» **Assignment**
Repeat the listing exactly as given, omitting every image.

» **Record excerpts**
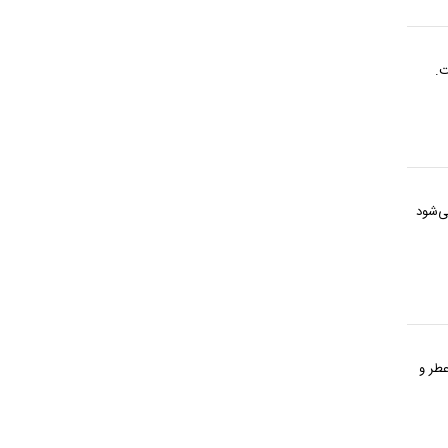
ت.
ی‌شود
طر و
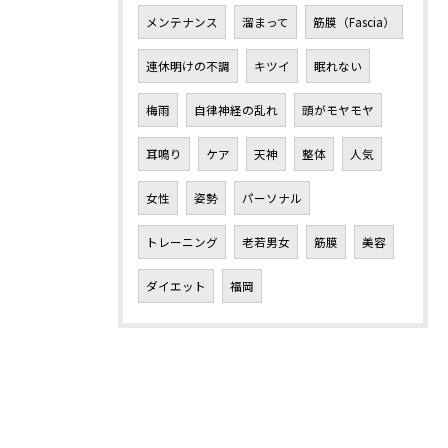
メンテナンス
溜まって
筋膜（Fascia）
連休明けの不調
キツイ
眠れない
梅雨
自律神経の乱れ
頭がモヤモヤ
耳鳴り
ケア
天神
整体
人気
女性
姿勢
パーソナル
トレーニング
老若男女
筋膜
美容
ダイエット
福岡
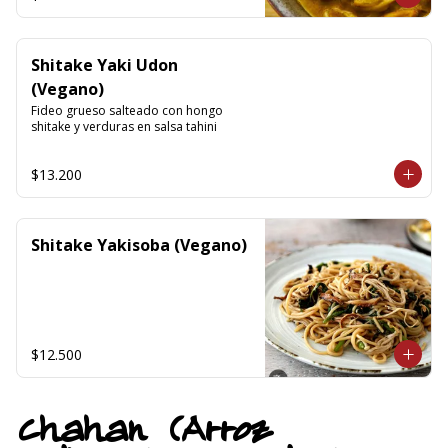
Shitake Yaki Udon
(Vegano)
Fideo grueso salteado con hongo 
shitake y verduras en salsa tahini
$13.200
Shitake Yakisoba (Vegano)
$12.500
Chahan (Arroz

» **Result for this task**
ت.
ی‌شود
طر و
メンテナンス
溜まって
筋膜（Fascia）
連休明けの不調
キツイ
眠れない
梅雨
自律神経の乱れ
頭がモヤモヤ
耳鳴り
ケア
天神
整体
人気
女性
姿勢
パーソナル
トレーニング
老若男女
筋膜
美容
ダイエット
福岡
Shitake Yaki Udon
(Vegano)
Fideo grueso salteado con hongo 
shitake y verduras en salsa tahini
$13.200
Shitake Yakisoba (Vegano)
$12.500
Chahan (Arroz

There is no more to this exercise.